Extrait:
La brusque remontée du terrorisme en France a surpris les combattants qui savouraient une pause méritée après les violentes tempêtes jihadistes au Sahel. Comme une patrouille tombée dans une embuscade, la riposte a été désordonnée, les cibles quelconques et les cris de guerre confus. Sans oser parler d’accalmie, il est juste de penser que la pause même éphémère, devrait être mise à profit pour reprendre les esprits, identifier l’origine des tirs, distinguer les amis des ennemis pour mieux orienter la riposte.
A Ndoumbélane le débat focalisé autour de la présence justifiée ou non du Gladiateur à Paris a cruellement appauvri les échanges. Le politique a certainement cherché à enrôler le sentiment religieux pour atteindre et affaiblir le Gladiateur pour des raisons évidentes.
Pour l’avoir dit implicitement ou subtilement tu, l’impérialisme français a en effet créé une ligne de démarcation au-delà de laquelle on est Charlie et anti terroriste ou contre Charlie et terroriste. Et quelles que soient par ailleurs les professions de foi pour calmer les esprits, il reste que derrière le concept terroriste plane une connotation anti islam, raciste et xénophobe envers tout ce qui est d’origine non européenne, de culture non judéo-chrétienne.

Données fournies:
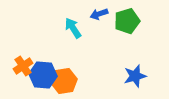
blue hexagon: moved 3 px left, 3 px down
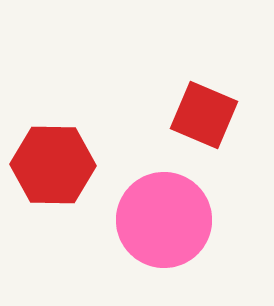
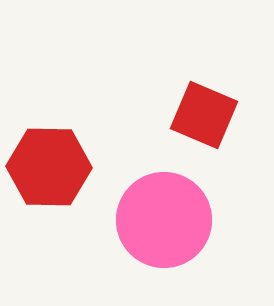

Énoncé de la tâche:
Restituez sans aucune modification le passage de l'extrait compris entre « La brusque remontée » et « orienter la riposte. », ces deux segments inclus.

Réponse attendue:
La brusque remontée du terrorisme en France a surpris les combattants qui savouraient une pause méritée après les violentes tempêtes jihadistes au Sahel. Comme une patrouille tombée dans une embuscade, la riposte a été désordonnée, les cibles quelconques et les cris de guerre confus. Sans oser parler d’accalmie, il est juste de penser que la pause même éphémère, devrait être mise à profit pour reprendre les esprits, identifier l’origine des tirs, distinguer les amis des ennemis pour mieux orienter la riposte.